> _GIVEN RECORDS_:
+ + +
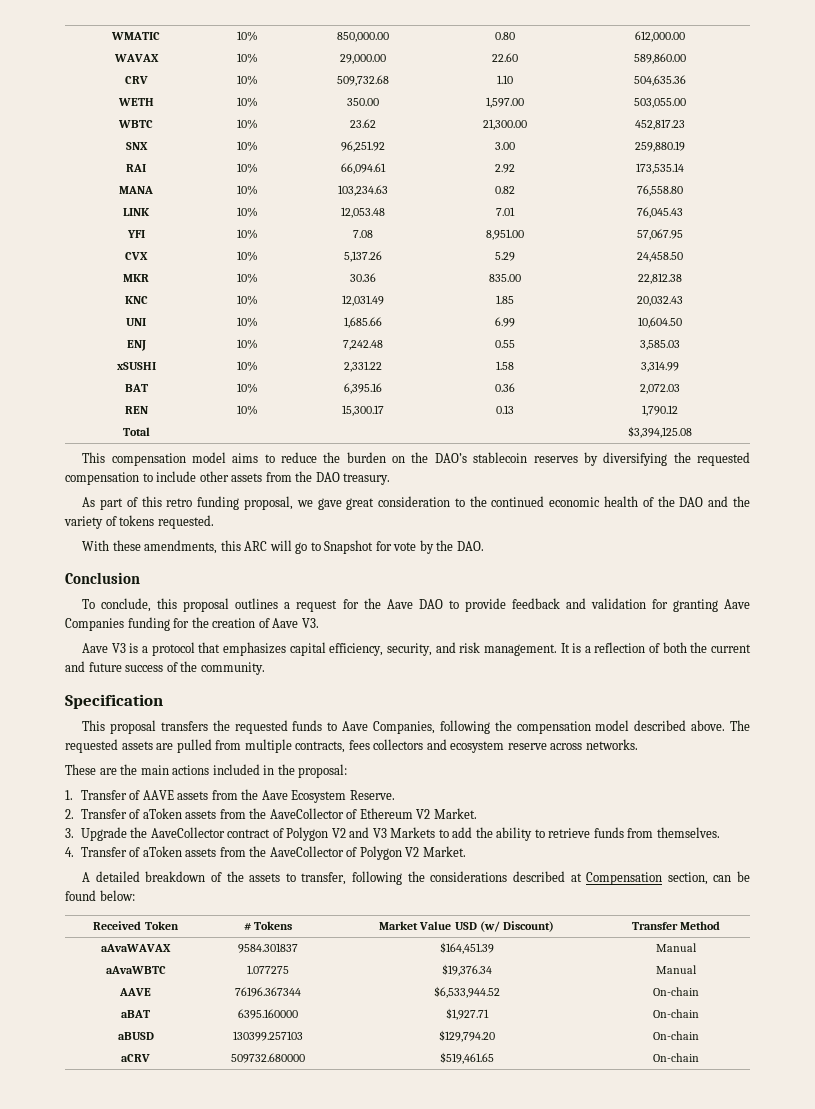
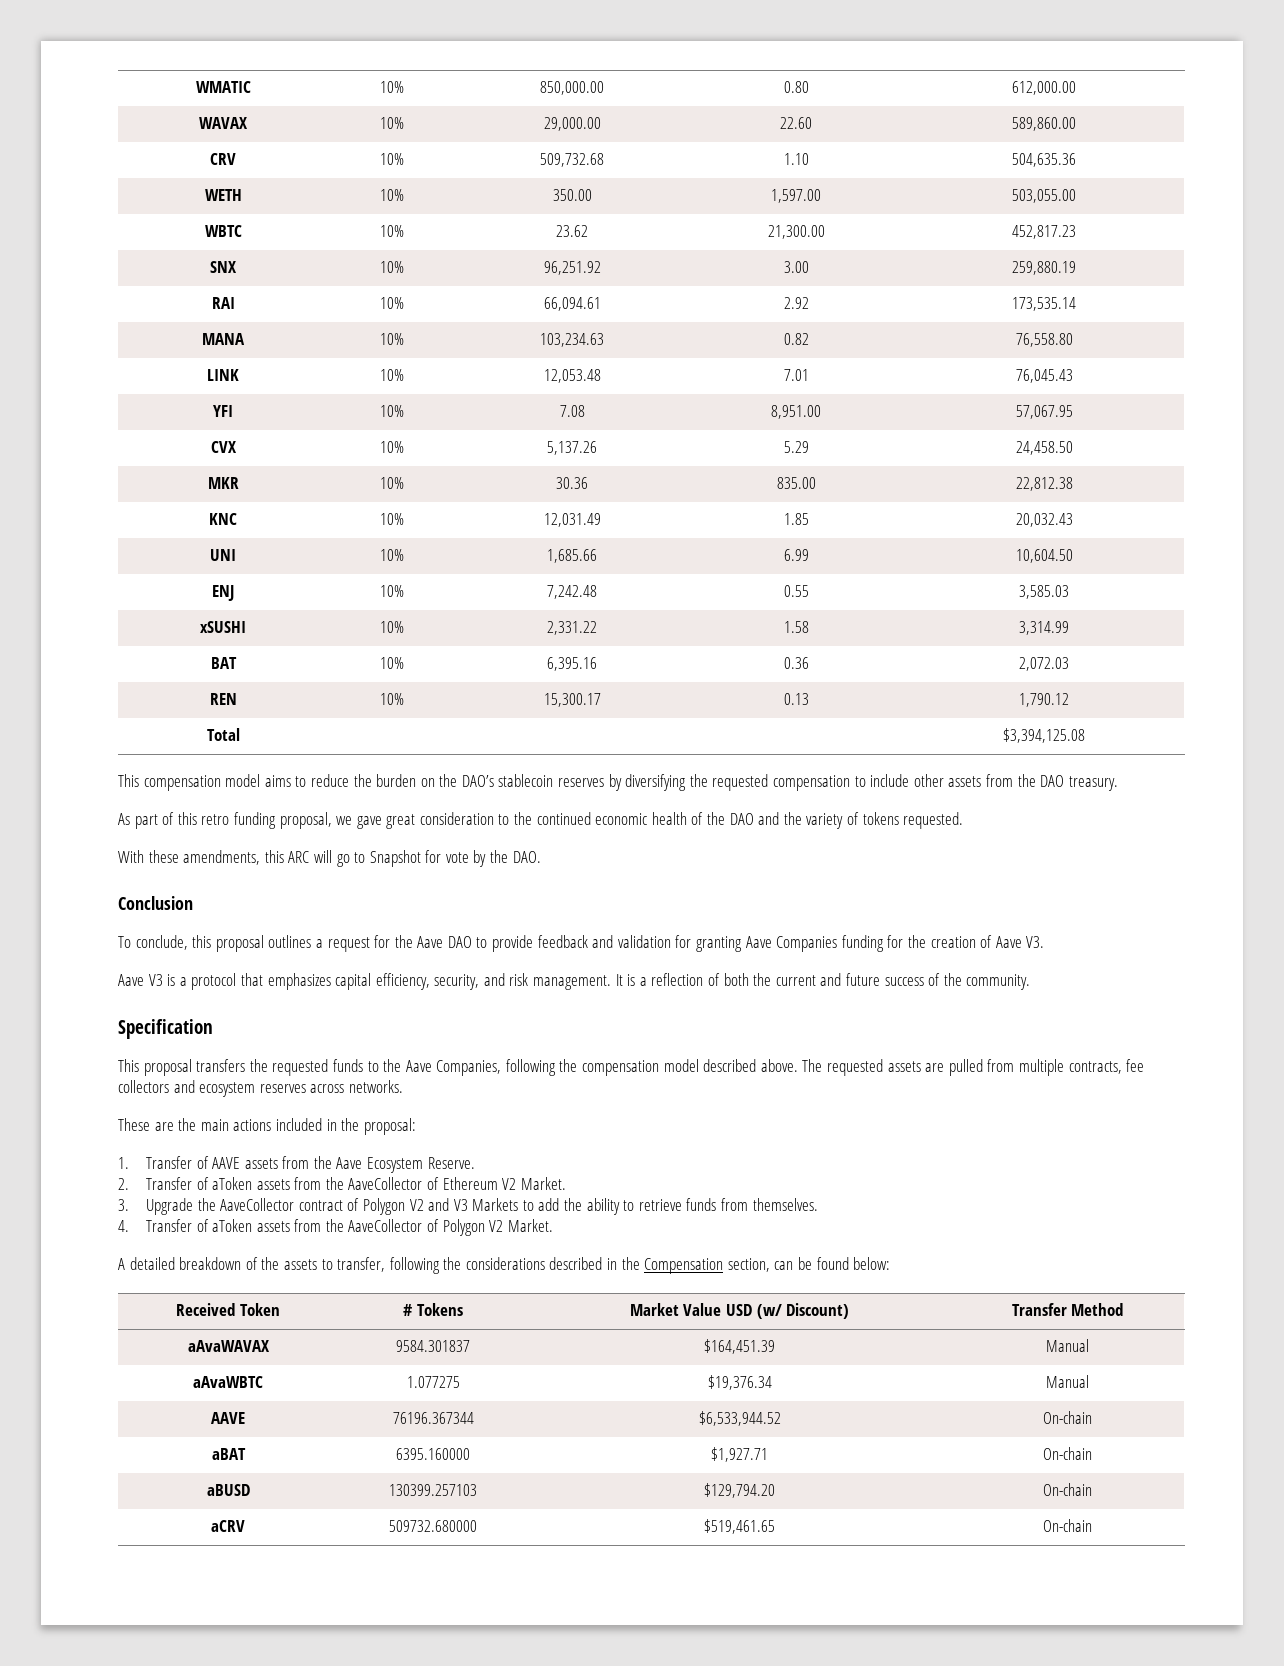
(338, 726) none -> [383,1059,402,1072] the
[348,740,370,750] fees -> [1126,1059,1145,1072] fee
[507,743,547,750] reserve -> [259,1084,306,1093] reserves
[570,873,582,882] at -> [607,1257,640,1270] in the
+ + +
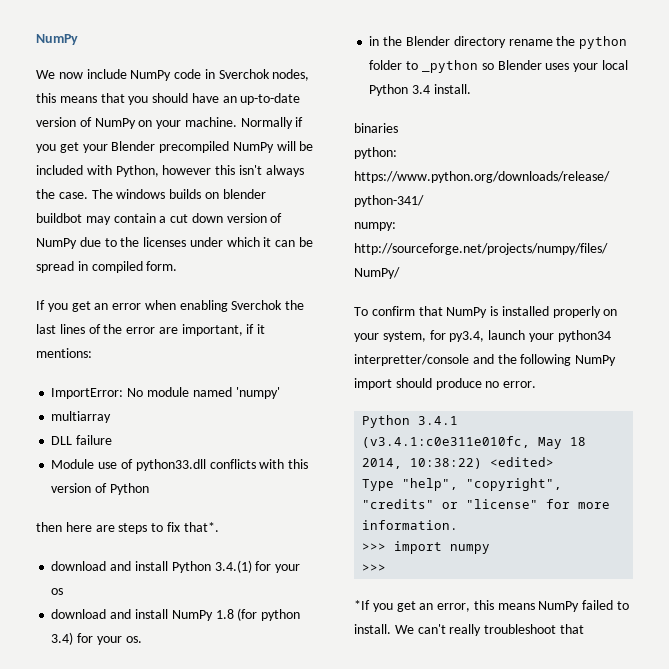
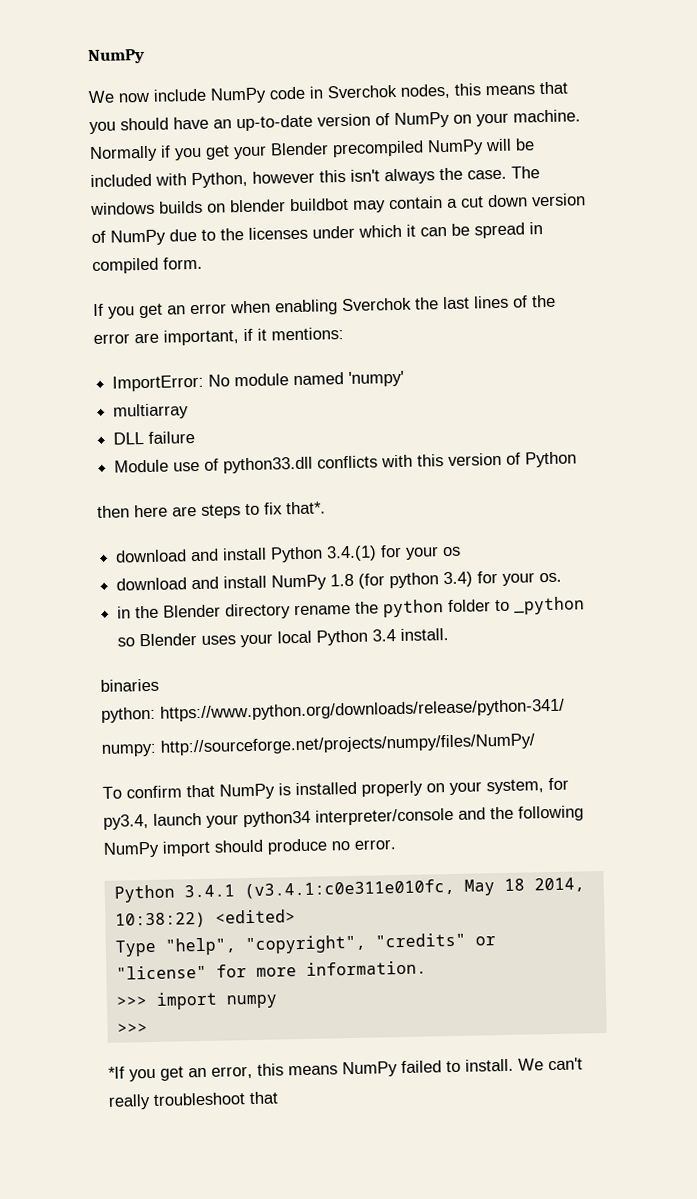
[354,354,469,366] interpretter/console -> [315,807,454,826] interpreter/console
+ + +
> _REQUEST_:
Everything from the line with "[507,743,547,750] reserve ->" through the line with "[570,873,582,882] at ->" should be written out exactly as it appears above, end lines included, and nothing outside that range.

> _ANSWER SECTION_:
[507,743,547,750] reserve -> [259,1084,306,1093] reserves
[570,873,582,882] at -> [607,1257,640,1270] in the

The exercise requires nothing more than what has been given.